Cette demeure est le dernier témoin d’un domaine majeur : la propriété de Vieilleville, qui s’étendait au XIXᵉ siècle sur près de 250 hectares. Elle appartenait à Auguste Feydit (conseillé municipal), grand nom de la viticulture locale.
La maison, de plan rectangulaire, s’élève sur deux niveaux avec un soubassement. Les deux façades principales sont dotées d’un escalier à rambarde en fer forgé. De nombreuses ouvertures apportent lumière et élégance à cette construction sobre et raffinée.
Son vignoble, cultivé avec des cépages nobles (carmenère, cabernet-sauvignon, malbec et merlot), produisait quinze tonneaux de vin rouge réputé pour sa finesse, son bouquet et sa puissance.
Le parc du Thil
Tout comme le parc du Bourdieu, le parc du Thil a récemment ouvert ses portes au public. Longtemps propriété privée de la famille Estève, ce site est chargé d’histoire.
La demeure est mentionnée dès 1441, et décrite au XIXᵉ siècle par l’abbé Baurein et l’architecte Léo Drouyn comme « une tour carrée d’une dizaine de mètres de côté, élevée sur plusieurs étages ».
Elle appartenait alors à la seigneurie du Tiran, l’un des plus vastes domaines médiévaux de la région.
Aux XIIIᵉ et XIVᵉ siècles, cette seigneurie prospère autour de l’exploitation de la pierre, la fabrication de chaux et l’agriculture, rendue possible par la fertilité des sols et la présence de la Jalle.
L’élevage sur ce domaine restera actif jusqu’aux années 1980 : on se souvient encore des vachers traversant Gajac avec leur troupeau.
Mais le Thil fut aussi un lieu de plaisir et de villégiature. À la fin du XIXᵉ siècle, les notables bordelais venaient y pêcher, festoyer et profiter d’un restaurant réputé, niché dans un écrin de verdure.
La biodiversité sur le site
Le parc est recouvert de forêts de feuillus et surfaces prairiales. Il héberge deux espèces végétales d’intérêt : le millepertuis des montagnes et le sceau de Salomon.
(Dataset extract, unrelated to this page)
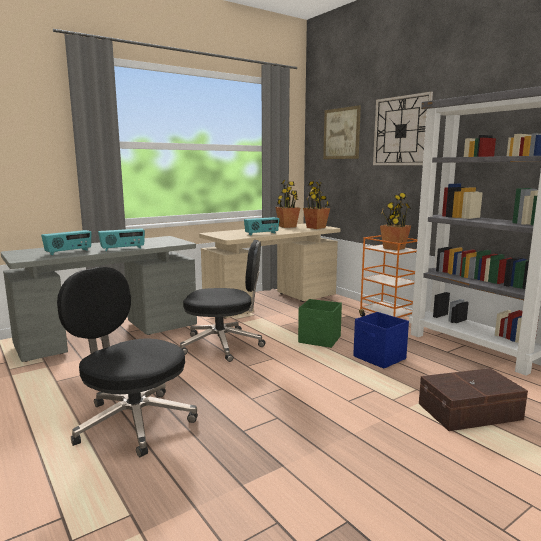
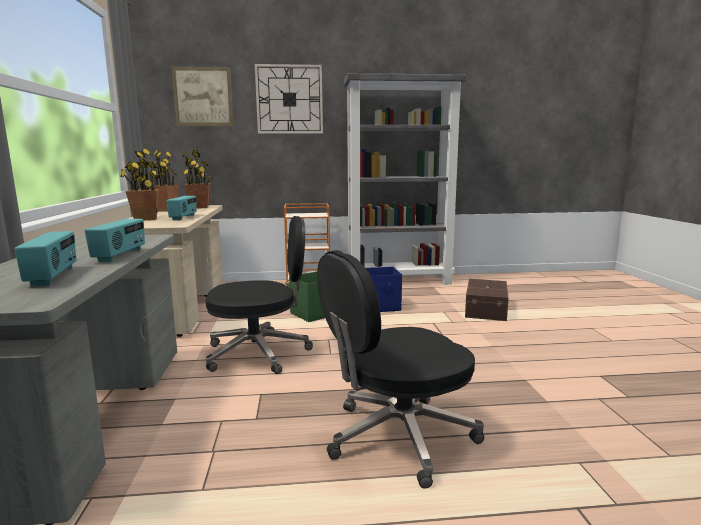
camera: 60 degrees left, 0 degrees up
black office chair [180,240,266,362] -> black office chair turned 45 degrees clockwise [206,216,313,374]
potted plant [380,193,411,251] -> potted plant moved to [120,149,159,220]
D’un point de vue animal, on y trouve des espèces emblématiques comme le martin-pêcheur ou encore le grand Capricorne.
La maison Silhouette
Maison bourgeoise construite en 1819, elle était connue à l’origine comme la maison Eyquem.
Elle appartenait en effet au docteur Jules Eyquem qui l’avait hérité de son aïeul.
Celui-ci, tonnelier de profession, fit fortune à la Martinique. Lorsqu’il revint dans sa ville natale, il y fit construire cette maison bourgeoise typique du 19ᵉ siècle.
En plus de l’habitation, la propriété comportait, une maison de gardien, et à l’arrière des dépendances (écuries, cuvier, chais divers), une roseraie et un parc boisé.
En 1855, une partie du terrain servira à la construction de l’école, du bourg. Puis, en 1971, c’est au tour du collège François Mauriac.
En 1994, la commune achète la propriété à Madame Silhouette, petite fille du docteur Jules Eyquem.
Aujourd’hui la Maison Silhouette est occupée par l’association le Patrimoine de Saint-Médard-en-Jalles.
On peut d’ailleurs y découvrir une exposition d’objets d’antan, de carte postale et supports anciens du territoire.